- _What you have to do_: Reproduce all the data exactly, without pictures.

============================================================

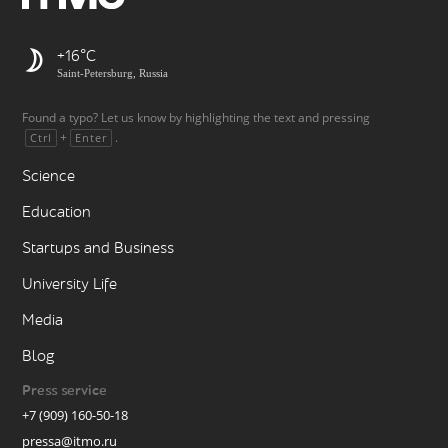
+16
Saint-Petersburg, Russia
Found a typo? Let us know by highlighting the text and pressing
+
.
Ctrl
Enter
Science
Education
Startups and Business
University Life
Media
Blog
Press service
+7 (909) 160-50-18
pressa@itmo.ru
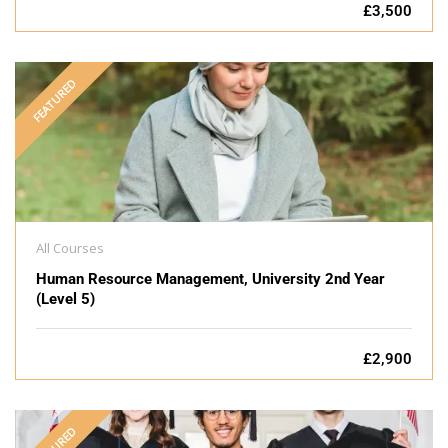
£3,500
FEATURED
All Courses
Human Resource Management, University 2nd Year
(Level 5)
£2,900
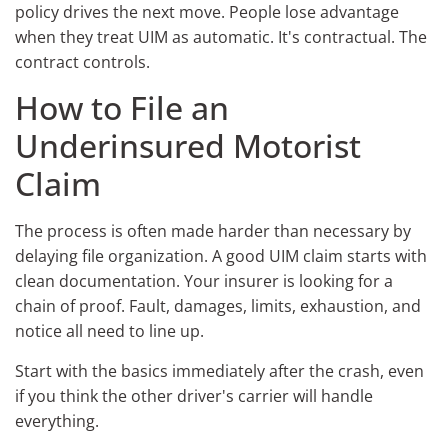
policy drives the next move. People lose advantage
when they treat UIM as automatic. It's contractual. The
contract controls.
How to File an
Underinsured Motorist
Claim
The process is often made harder than necessary by
delaying file organization. A good UIM claim starts with
clean documentation. Your insurer is looking for a
chain of proof. Fault, damages, limits, exhaustion, and
notice all need to line up.
Start with the basics immediately after the crash, even
if you think the other driver's carrier will handle
everything.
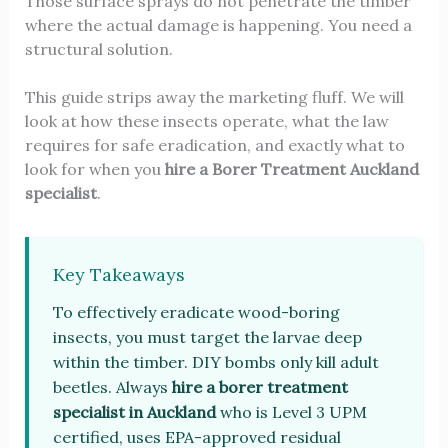
Those surface sprays do not penetrate the timber
where the actual damage is happening. You need a
structural solution.
This guide strips away the marketing fluff. We will
look at how these insects operate, what the law
requires for safe eradication, and exactly what to
look for when you
hire a
Borer Treatment Auckland
specialist
.
Key Takeaways
To effectively eradicate wood-boring
insects, you must target the larvae deep
within the timber. DIY bombs only kill adult
beetles. Always
hire a borer treatment
specialist in Auckland
who is Level 3 UPM
certified, uses EPA-approved residual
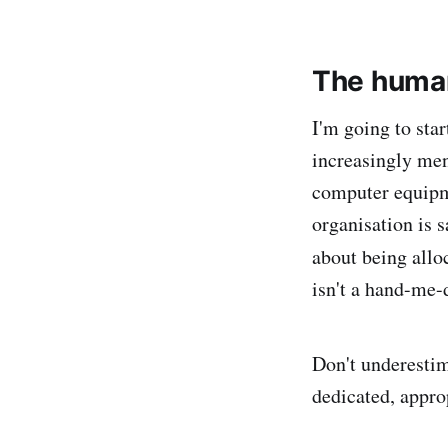
The human
I'm going to star
increasingly men
computer equipme
organisation is 
about being allo
isn't a hand-me-
Don't underesti
dedicated, appro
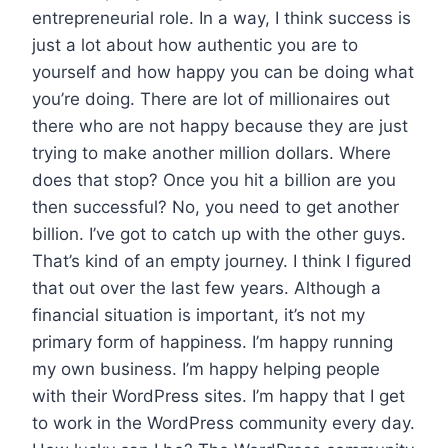
entrepreneurial role. In a way, I think success is
just a lot about how authentic you are to
yourself and how happy you can be doing what
you’re doing. There are lot of millionaires out
there who are not happy because they are just
trying to make another million dollars. Where
does that stop? Once you hit a billion are you
then successful? No, you need to get another
billion. I’ve got to catch up with the other guys.
That’s kind of an empty journey. I think I figured
that out over the last few years. Although a
financial situation is important, it’s not my
primary form of happiness. I’m happy running
my own business. I’m happy helping people
with their WordPress sites. I’m happy that I get
to work in the WordPress community every day.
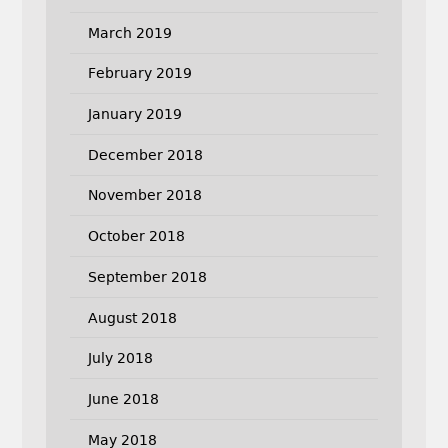
March 2019
February 2019
January 2019
December 2018
November 2018
October 2018
September 2018
August 2018
July 2018
June 2018
May 2018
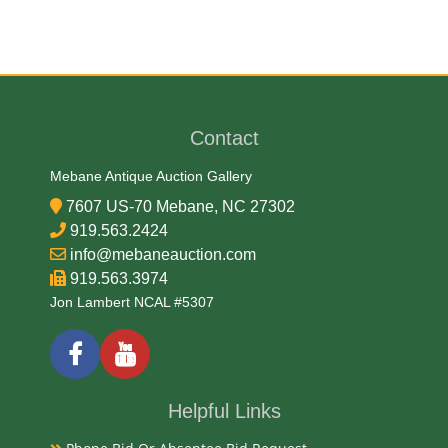
Medium
Brass and Wood
Contact
Date
Mebane Antique Auction Gallery
Early 20th Century
7607 US-70 Mebane, NC 27302
919.563.2424
Condition Report
info@mebaneauction.com
919.563.3974
Very Good
Jon Lambert NCAL #5307
Exhibited
Currently Mebane Antique Gallery and available for
Helpful Links
preview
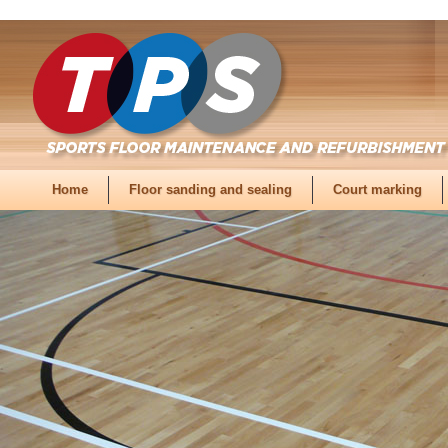
Home
Floor sanding and sealing
Court marking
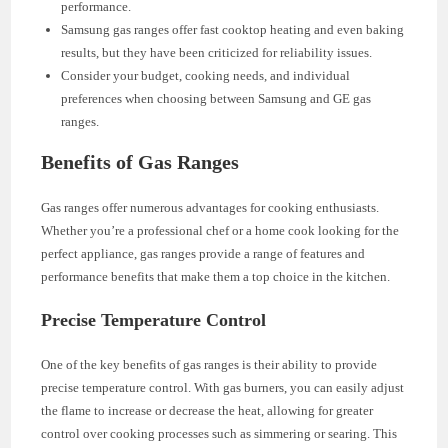
performance.
Samsung gas ranges offer fast cooktop heating and even baking
results, but they have been criticized for reliability issues.
Consider your budget, cooking needs, and individual
preferences when choosing between Samsung and GE gas
ranges.
Benefits of Gas Ranges
Gas ranges offer numerous advantages for cooking enthusiasts.
Whether you’re a professional chef or a home cook looking for the
perfect appliance, gas ranges provide a range of features and
performance benefits that make them a top choice in the kitchen.
Precise Temperature Control
One of the key benefits of gas ranges is their ability to provide
precise temperature control. With gas burners, you can easily adjust
the flame to increase or decrease the heat, allowing for greater
control over cooking processes such as simmering or searing. This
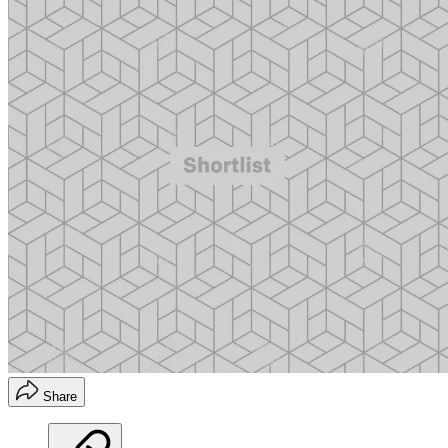
Share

============================================================

- _Task result_:
+16
Saint-Petersburg, Russia
Found a typo? Let us know by highlighting the text and pressing
+
.
Ctrl
Enter
Science
Education
Startups and Business
University Life
Media
Blog
Press service
+7 (909) 160-50-18
pressa@itmo.ru
£3,500
FEATURED
All Courses
Human Resource Management, University 2nd Year
(Level 5)
£2,900
policy drives the next move. People lose advantage
when they treat UIM as automatic. It's contractual. The
contract controls.
How to File an
Underinsured Motorist
Claim
The process is often made harder than necessary by
delaying file organization. A good UIM claim starts with
clean documentation. Your insurer is looking for a
chain of proof. Fault, damages, limits, exhaustion, and
notice all need to line up.
Start with the basics immediately after the crash, even
if you think the other driver's carrier will handle
everything.
Those surface sprays do not penetrate the timber
where the actual damage is happening. You need a
structural solution.
This guide strips away the marketing fluff. We will
look at how these insects operate, what the law
requires for safe eradication, and exactly what to
look for when you
hire a
Borer Treatment Auckland
specialist
.
Key Takeaways
To effectively eradicate wood-boring
insects, you must target the larvae deep
within the timber. DIY bombs only kill adult
beetles. Always
hire a borer treatment
specialist in Auckland
who is Level 3 UPM
certified, uses EPA-approved residual
The human
I'm going to star
increasingly men
computer equipme
organisation is 
about being allo
isn't a hand-me-
Don't underesti
dedicated, appro
entrepreneurial role. In a way, I think success is
just a lot about how authentic you are to
yourself and how happy you can be doing what
you’re doing. There are lot of millionaires out
there who are not happy because they are just
trying to make another million dollars. Where
does that stop? Once you hit a billion are you
then successful? No, you need to get another
billion. I’ve got to catch up with the other guys.
That’s kind of an empty journey. I think I figured
that out over the last few years. Although a
financial situation is important, it’s not my
primary form of happiness. I’m happy running
my own business. I’m happy helping people
with their WordPress sites. I’m happy that I get
to work in the WordPress community every day.
March 2019
February 2019
January 2019
December 2018
November 2018
October 2018
September 2018
August 2018
July 2018
June 2018
May 2018
Medium
Brass and Wood
Contact
Date
Mebane Antique Auction Gallery
Early 20th Century
7607 US-70 Mebane, NC 27302
919.563.2424
Condition Report
info@mebaneauction.com
919.563.3974
Very Good
Jon Lambert NCAL #5307
Exhibited
Currently Mebane Antique Gallery and available for
Helpful Links
preview
Home
Floor sanding and sealing
Court marking
performance.
Samsung gas ranges offer fast cooktop heating and even baking
results, but they have been criticized for reliability issues.
Consider your budget, cooking needs, and individual
preferences when choosing between Samsung and GE gas
ranges.
Benefits of Gas Ranges
Gas ranges offer numerous advantages for cooking enthusiasts.
Whether you’re a professional chef or a home cook looking for the
perfect appliance, gas ranges provide a range of features and
performance benefits that make them a top choice in the kitchen.
Precise Temperature Control
One of the key benefits of gas ranges is their ability to provide
precise temperature control. With gas burners, you can easily adjust
the flame to increase or decrease the heat, allowing for greater
control over cooking processes such as simmering or searing. This
Share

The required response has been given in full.